Precision of overwinter density estimates can be improved by measuring natural variability in species response to environmental conditions over time and space, focusing on robust parameter measurement and estimation error, and examining assumptions in models or extrapolations of these models. Capture-mark-recapture methods such as those employed by Calvert (2004), but replicated over years and locations, seem to offer the most promising means of accomplishing this goal of improved overwinter density estimation. Capture-mark-recapture is the most common method for estimating population size in butterflies (e.g., Gall, 1984; Bergman, 2001; Baguette & Schtickzelle, 2003; Haddad et al., 2008), and its systematic use in the high-elevation Oyamel fir forests of central Mexico would enable robust estimates of daily and total overwintering population sizes, as well as survival and emigration probability (Williams, Nichols & Conroy, 2002). However, capture-mark-recapture methods come at the considerable cost of disturbing overwintering individuals, a practice that is currently disallowed and arguably not prudent given the small population size and the negative impacts of disturbance.

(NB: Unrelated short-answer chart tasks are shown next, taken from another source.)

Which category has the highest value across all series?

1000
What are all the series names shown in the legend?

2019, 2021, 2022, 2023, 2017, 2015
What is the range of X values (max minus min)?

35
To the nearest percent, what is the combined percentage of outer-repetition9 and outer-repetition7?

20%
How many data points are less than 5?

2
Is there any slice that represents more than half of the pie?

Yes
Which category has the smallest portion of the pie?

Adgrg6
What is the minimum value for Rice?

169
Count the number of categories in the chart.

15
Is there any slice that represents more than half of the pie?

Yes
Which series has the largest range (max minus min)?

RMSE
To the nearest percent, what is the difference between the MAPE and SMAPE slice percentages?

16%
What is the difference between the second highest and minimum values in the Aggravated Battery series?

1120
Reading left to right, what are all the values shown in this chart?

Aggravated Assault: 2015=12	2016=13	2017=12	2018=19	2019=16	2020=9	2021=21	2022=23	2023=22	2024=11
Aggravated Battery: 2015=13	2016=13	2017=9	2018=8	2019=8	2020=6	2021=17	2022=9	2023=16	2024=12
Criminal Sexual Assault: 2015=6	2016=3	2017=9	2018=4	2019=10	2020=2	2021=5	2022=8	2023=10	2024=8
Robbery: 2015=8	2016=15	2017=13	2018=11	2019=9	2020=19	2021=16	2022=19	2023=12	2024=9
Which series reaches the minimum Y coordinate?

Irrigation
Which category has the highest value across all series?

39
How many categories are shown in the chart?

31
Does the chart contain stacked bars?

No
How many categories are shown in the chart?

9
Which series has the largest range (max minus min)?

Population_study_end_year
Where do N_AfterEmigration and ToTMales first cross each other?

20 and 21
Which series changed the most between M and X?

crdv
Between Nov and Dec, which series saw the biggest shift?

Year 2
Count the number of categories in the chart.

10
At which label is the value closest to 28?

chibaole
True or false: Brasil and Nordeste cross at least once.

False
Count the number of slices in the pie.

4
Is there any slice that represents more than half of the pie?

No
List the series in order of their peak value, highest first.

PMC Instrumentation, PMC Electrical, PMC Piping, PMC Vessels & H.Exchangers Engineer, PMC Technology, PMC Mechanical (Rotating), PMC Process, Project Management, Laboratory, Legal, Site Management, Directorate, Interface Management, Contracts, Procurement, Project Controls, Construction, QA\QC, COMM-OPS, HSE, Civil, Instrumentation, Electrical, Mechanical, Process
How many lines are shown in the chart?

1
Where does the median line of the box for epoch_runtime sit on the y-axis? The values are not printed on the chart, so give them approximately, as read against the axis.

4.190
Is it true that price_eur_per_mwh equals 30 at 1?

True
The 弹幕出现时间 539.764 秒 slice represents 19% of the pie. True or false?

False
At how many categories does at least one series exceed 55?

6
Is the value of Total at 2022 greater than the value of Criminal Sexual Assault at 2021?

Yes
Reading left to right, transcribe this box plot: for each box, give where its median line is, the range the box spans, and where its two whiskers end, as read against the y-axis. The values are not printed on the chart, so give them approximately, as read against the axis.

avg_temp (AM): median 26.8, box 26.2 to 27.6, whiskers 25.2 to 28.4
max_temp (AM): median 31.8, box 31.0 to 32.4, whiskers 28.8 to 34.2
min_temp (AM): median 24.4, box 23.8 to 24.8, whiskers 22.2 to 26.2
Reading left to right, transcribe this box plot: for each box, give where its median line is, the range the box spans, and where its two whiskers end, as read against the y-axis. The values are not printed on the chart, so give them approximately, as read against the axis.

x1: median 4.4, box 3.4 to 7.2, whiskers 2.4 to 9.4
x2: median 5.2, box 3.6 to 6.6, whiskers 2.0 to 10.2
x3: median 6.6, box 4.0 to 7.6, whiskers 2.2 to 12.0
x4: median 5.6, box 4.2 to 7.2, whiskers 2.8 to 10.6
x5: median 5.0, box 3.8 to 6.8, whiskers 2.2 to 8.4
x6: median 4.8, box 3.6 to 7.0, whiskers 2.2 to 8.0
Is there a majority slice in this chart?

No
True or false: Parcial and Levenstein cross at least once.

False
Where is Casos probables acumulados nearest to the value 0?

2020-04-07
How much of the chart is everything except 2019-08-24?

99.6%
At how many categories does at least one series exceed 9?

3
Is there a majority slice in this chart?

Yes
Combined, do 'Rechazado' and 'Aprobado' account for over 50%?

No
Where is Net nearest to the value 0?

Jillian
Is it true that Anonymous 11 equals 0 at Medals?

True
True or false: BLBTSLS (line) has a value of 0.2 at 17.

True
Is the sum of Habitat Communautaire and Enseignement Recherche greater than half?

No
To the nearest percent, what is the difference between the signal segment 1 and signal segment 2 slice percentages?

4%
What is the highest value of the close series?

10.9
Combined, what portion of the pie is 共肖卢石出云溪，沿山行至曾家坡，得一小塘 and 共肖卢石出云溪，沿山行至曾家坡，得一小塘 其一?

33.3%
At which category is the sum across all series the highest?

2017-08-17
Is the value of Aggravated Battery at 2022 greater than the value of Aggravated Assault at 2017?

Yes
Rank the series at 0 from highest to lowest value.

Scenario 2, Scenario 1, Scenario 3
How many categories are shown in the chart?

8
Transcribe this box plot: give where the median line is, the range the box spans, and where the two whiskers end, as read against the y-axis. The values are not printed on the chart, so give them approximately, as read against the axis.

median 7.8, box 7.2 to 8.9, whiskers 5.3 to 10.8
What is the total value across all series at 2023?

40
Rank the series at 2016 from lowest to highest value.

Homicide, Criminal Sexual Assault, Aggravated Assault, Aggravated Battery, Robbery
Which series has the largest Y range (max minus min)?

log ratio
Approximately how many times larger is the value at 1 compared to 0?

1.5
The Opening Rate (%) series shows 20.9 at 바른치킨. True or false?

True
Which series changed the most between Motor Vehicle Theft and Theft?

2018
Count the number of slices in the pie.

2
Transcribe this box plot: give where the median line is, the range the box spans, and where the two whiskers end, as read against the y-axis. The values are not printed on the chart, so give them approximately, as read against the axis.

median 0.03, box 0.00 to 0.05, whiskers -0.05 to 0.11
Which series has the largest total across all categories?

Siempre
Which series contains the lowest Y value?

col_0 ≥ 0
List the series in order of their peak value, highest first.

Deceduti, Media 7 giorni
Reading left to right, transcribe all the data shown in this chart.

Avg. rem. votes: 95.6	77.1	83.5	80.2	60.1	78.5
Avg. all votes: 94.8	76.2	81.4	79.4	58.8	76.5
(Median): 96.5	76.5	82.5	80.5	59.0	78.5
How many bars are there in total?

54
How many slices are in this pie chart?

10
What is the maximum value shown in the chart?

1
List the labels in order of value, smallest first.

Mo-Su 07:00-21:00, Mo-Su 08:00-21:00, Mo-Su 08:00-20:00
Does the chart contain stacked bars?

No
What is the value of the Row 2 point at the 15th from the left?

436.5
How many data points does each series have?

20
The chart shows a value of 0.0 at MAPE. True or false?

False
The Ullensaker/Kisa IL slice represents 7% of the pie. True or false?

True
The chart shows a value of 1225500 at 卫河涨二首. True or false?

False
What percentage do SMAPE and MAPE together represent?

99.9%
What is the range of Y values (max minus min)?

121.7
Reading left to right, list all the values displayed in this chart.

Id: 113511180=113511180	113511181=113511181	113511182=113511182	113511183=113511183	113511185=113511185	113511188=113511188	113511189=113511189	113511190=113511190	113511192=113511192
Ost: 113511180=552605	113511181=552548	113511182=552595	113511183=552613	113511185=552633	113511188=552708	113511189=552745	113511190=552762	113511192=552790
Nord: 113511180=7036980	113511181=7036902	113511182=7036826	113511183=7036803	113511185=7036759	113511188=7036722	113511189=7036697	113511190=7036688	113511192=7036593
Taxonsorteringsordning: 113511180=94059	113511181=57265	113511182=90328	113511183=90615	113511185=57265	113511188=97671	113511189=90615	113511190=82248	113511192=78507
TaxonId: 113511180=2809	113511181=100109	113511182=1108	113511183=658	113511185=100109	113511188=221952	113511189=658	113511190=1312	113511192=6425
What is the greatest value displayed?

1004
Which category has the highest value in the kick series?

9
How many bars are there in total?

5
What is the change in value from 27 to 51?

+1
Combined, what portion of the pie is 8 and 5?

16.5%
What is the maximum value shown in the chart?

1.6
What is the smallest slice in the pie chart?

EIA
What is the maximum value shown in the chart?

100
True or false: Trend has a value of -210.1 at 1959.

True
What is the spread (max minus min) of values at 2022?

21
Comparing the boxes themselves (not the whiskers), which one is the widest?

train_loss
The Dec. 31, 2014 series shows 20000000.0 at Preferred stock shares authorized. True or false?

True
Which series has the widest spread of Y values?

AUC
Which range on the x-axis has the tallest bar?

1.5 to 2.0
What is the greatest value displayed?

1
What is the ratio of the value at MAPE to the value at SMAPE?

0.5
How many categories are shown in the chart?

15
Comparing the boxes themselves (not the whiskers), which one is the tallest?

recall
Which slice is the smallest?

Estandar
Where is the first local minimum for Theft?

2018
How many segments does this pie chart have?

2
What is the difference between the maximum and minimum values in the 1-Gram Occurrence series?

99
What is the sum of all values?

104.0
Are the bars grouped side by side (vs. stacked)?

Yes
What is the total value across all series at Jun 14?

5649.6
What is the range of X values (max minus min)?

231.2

Increased disturbance of overwintering individuals quickens fat depletion, disrupts the thermal advantages of communal roosting, and exposes the butterflies to predation and colder temperatures if they are unable to fly back into trees. The structural extrapolations employed by Calvert (2004) also result in considerable disturbance. Thus, while estimating density during the late-December reporting period for World Wildlife Fund-Mexico may be essential for understanding how many monarchs to attribute to the area over which they occur, accurate measurements using traditional approaches may come at considerable risk to the butterflies. Less invasive possibilities for estimating density, such as colorimetric analysis of the intensity and area of occupied trees (Williams & Brower, 2016), may prove to be a rewarding alternative.
Conclusions
Combining the results of several studies conducted between 1979 to 2002, we conclude an estimate of 21.1 million butterflies ha−1 is the most meaningful value when translating area occupied by overwintering monarchs into estimates of population size. While this represents the best of our knowledge to date, the number of studies estimating densities of overwintering monarchs is small, and large discrepancies exist among various estimates, leading to considerable uncertainty. A better understanding of the spatial and temporal factors influencing monarch densities in their overwintering colonies is needed to accurately understand monarch population size, population viability, and characteristics of the environment required for sustaining the species at desired levels of abundance. However, we acknowledge that this information may be difficult to attain, and that continued careful monitoring of area occupied and non-intrusive estimation of relative density, along with an understanding of the degree to which habitat restoration (and degradation, Brower et al., 2016) is occurring, may provide our best understanding of the critical relationship between milkweed availability and monarch numbers.